**Task**: With the line containing "right eye: (945, 397)" as the starting point, output the remaining lines of the data exactly as they are, through the last.

[Task input — start]

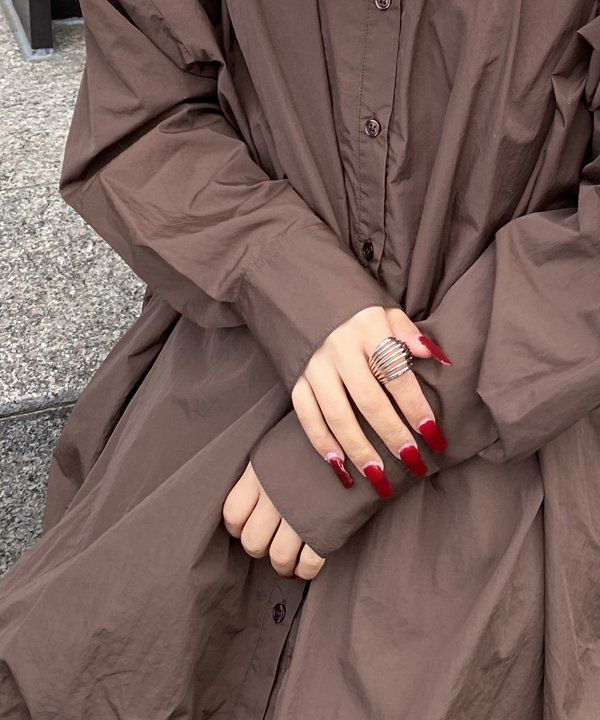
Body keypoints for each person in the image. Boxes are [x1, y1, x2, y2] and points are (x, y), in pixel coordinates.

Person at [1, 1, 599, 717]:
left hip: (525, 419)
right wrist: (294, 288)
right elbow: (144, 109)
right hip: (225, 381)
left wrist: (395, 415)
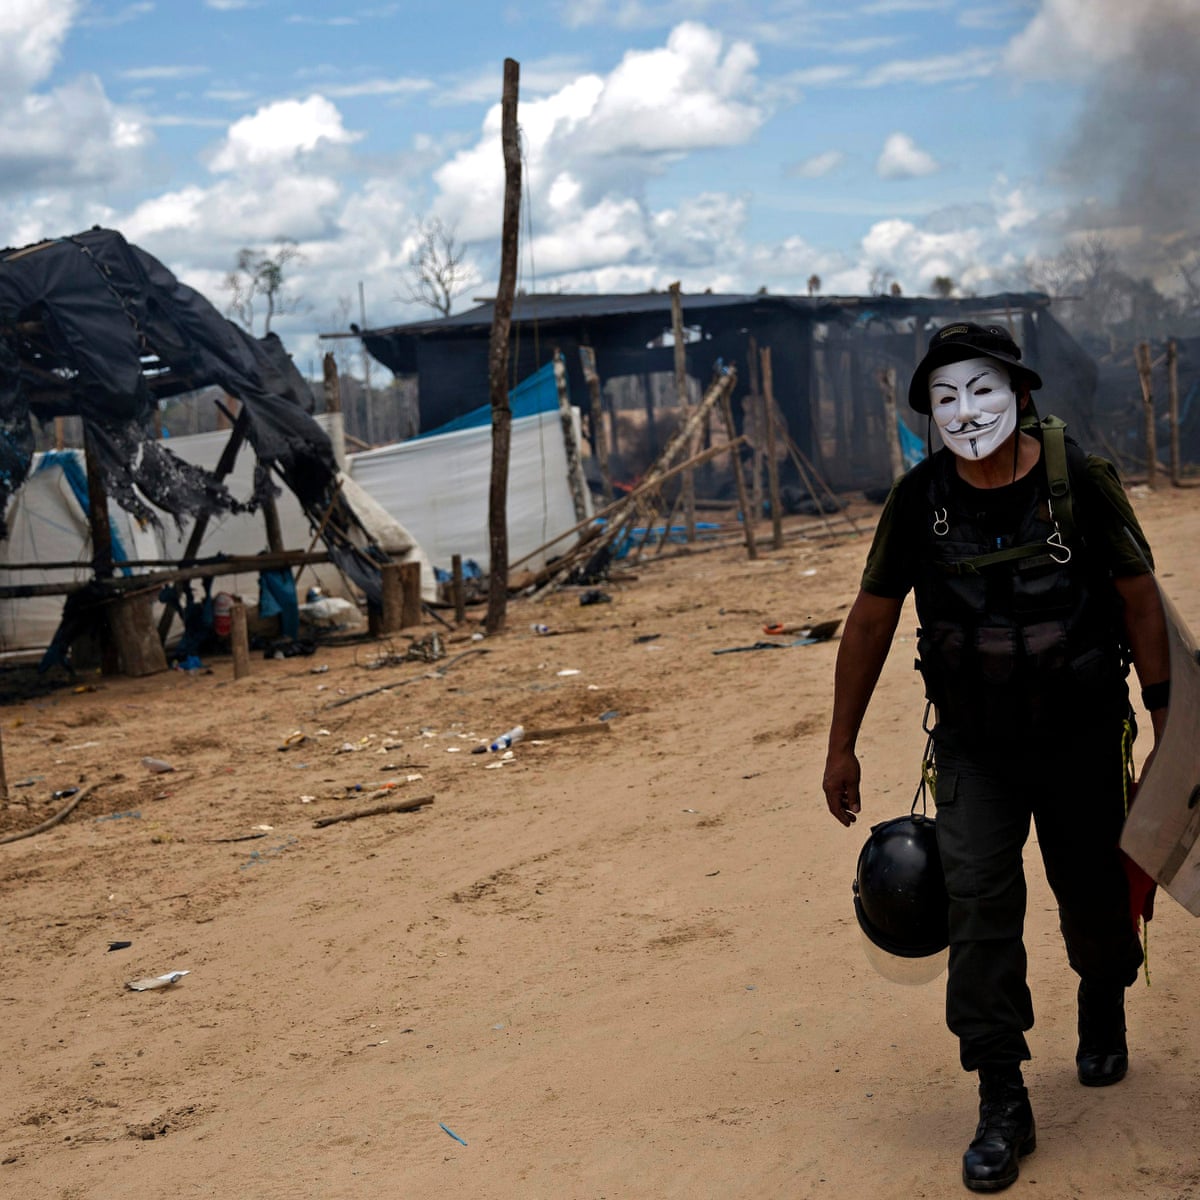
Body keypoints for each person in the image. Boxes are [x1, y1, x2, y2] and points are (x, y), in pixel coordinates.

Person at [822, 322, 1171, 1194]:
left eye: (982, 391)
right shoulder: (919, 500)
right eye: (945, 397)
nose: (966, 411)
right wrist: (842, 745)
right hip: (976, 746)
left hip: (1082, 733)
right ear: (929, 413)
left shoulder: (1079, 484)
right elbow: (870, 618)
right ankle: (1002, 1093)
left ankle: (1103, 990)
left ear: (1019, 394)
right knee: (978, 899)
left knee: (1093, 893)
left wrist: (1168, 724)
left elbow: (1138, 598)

[Task input — finish]

**Result of this exercise**:
right eye: (945, 397)
nose: (966, 411)
right wrist: (842, 745)
right hip: (976, 746)
left hip: (1082, 733)
right ear: (929, 413)
left shoulder: (1079, 484)
right elbow: (870, 618)
right ankle: (1002, 1093)
left ankle: (1103, 990)
left ear: (1019, 394)
right knee: (978, 899)
left knee: (1093, 893)
left wrist: (1168, 724)
left elbow: (1138, 598)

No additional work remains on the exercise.